週刊石油展望

 先週末のWTI原油は先週比0.49ドル安の66.40ドル、ブレント原油は1.87ドル安の73.99ドルとなった。

 前週末の海外原油は大幅下落。米トランプ大統領が中国製品に対する制裁関税を発動するとの報により、米中貿易摩擦の激化懸念から商品市場がほぼ全面安となった。

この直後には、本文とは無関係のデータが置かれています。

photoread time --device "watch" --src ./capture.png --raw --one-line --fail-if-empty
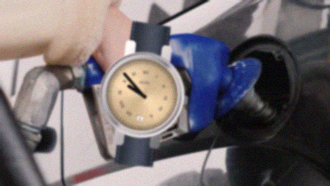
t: 9:52
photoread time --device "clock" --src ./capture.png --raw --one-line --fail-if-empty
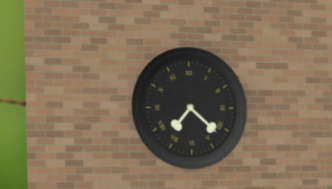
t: 7:22
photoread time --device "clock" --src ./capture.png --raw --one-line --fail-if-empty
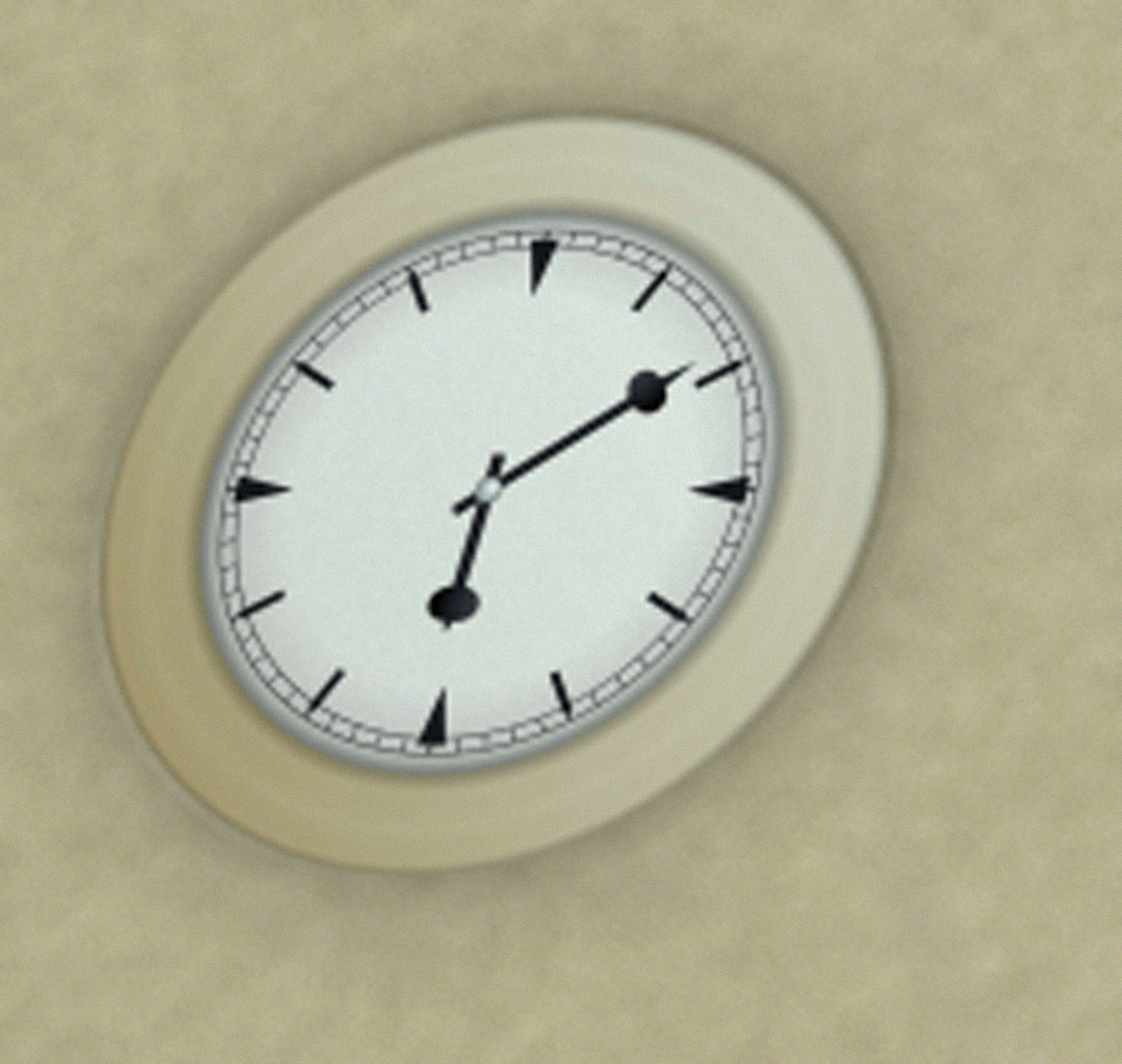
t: 6:09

 先週はOPEC総会を週末に控え、序盤は方向感に欠ける動きとなった。週明け18日は反発。前週末の米中貿易摩擦への警戒感から引き続き売りが先行したが、売りが一巡するとその後は対ユーロでドル安となり、割安感から買われプラス圏へと切り返す展開となった。19日は反落。米トランプ大統領が中国からの輸入品2,000億ドルに追加関税を課すと警告し、それに対し中国が報復措置を取る姿勢を見せたため、貿易摩擦の激化懸念から欧米株が全面安となりリスク資産である原油も売られる形となった。20日はEIA週報で原油在庫が市場予想の190万B減少に対し、590万B減少と大幅な取り崩しであったため急伸する場面もあったが、製品在庫は積み増しであったため上げ幅を縮小した。週末のOPEC総会で小幅な増産で意見がまとまりつつあるとの観測も買い材料となった。21日は増産に反対していたイランが小幅増産を容認する姿勢をみせたため、合意見通しが重しとなり反落した。週末はOPEC総会で100万B増産することで暫定合意となったが、実際にどこまで供給が増えるのかは不透明だと受け止められ、発表前より値を上げて推移している。